Published in Germany in 2015; published in translation by Farrar, Straus and Giroux on August 29, 2017

On his deathbed, Walter’s mind returns to the war. Walter was a dairy farmer, just turning 18 and working for the Reich Food Estate thanks to his inability to shoot straight during his term in the Hitler Youth Corps. Unfortunately for Walter, the war is nearing an end and Hitler needs bodies to move forward and die, followed by more bodies who move forward and die, so Walter is drafted and sent to Hungary, where the Waffen SS is trying to stop the Russian advance. But because he has a driver’s license, Walter ferries supplies rather than fighting at the front. He fires only one shot during the war, but it is a shot he will never forget.

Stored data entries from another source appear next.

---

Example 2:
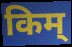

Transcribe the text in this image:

किम्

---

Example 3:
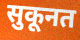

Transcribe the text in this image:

सुकूनत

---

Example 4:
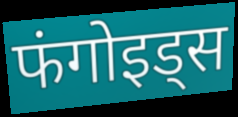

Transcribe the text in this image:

फंगोइड्स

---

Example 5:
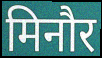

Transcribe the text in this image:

मिनौर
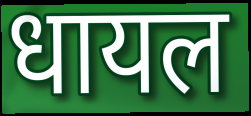
धायल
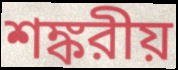
শঙ্করীয়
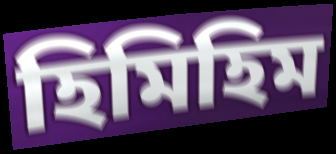
হিমিহিম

After Walter has a moment of heroism, he is rewarded with the opportunity to search for his cruel father’s grave. That quest takes him even closer to the Russian front, where the consequences of war are stark. Hopelessness pervades the novel. Civilians lose their homes and towns, deserters flee the front only to face execution. The Germans are fighting “a war for cynics, who don’t believe in anything but might makes right” — the same thinking that starts every war. The war pits enemy against enemy but also friend against friend when Walter is ordered to be “stronger than your own scruples.”

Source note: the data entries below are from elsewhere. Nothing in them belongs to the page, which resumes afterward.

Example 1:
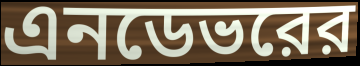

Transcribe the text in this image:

এনডেভরের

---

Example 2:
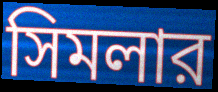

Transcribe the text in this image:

সিমলার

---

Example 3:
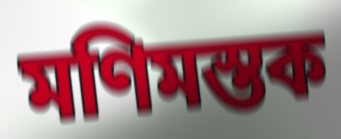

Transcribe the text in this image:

মণিমস্তক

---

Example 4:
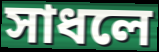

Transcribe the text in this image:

সাধলে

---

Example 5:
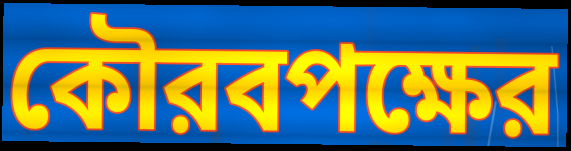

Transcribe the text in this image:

কৌরবপক্ষের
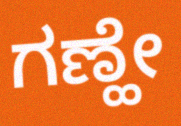
ಗಣ್ಹೇ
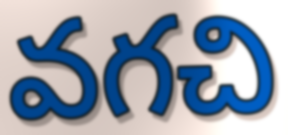
వగచి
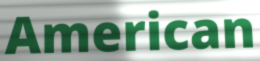
American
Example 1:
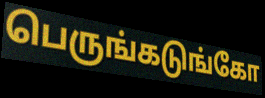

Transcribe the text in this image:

பெருங்கடுங்கோ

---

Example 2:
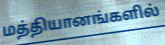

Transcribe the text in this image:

மத்தியானங்களில்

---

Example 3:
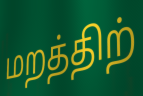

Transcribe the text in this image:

மறத்திற்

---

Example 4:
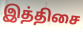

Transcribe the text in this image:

இத்திசை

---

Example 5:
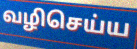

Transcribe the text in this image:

வழிசெய்ய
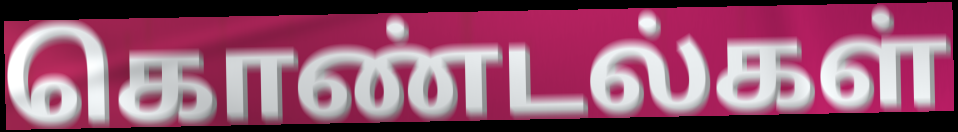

The horrors of war are seen from the perspective of soldiers fighting and dying for the losing side. Some of those horrors are inflicted by the soldiers, following orders from officers, on civilians suspected of being partisan, or just to satisfy their blood lust. And some horrors are inflicted on soldiers by their own officers, as the story illustrates in its most dramatic moment. Walter comes of age with an act that no teenager (or adult) should be forced to undertake, and then swallows that moment, concealing it deep within his being for the rest of his life — a fact that is revealed in the opening pages and again, indirectly, through song lyrics that Walter's son recounts in an epilog.

One of the story’s themes is that life moves on, even as individual lives end. Walter believes there will always be a need for milkers, but learns at the war’s end that he will soon be displaced by machines, his three years of training leading only to personal obsolescence. But change is inevitable and the brief time that Walter serves in the war brings about many changes in his life and country. Some of those changes he will live with until he dies, will make him welcome his own eventual death.

To Die in Spring is written (or translated) in smooth prose with no wasted words. It tells a small story at the end of a big war, developing the central character in depth and providing enough context in the atmosphere of war and supporting characters to make the story both convincing and compelling. To Die in Spring isn’t quite as atmospheric as All Quiet on the Western Front, but it conveys similar truths about war's impact on soldiers with nearly the same power.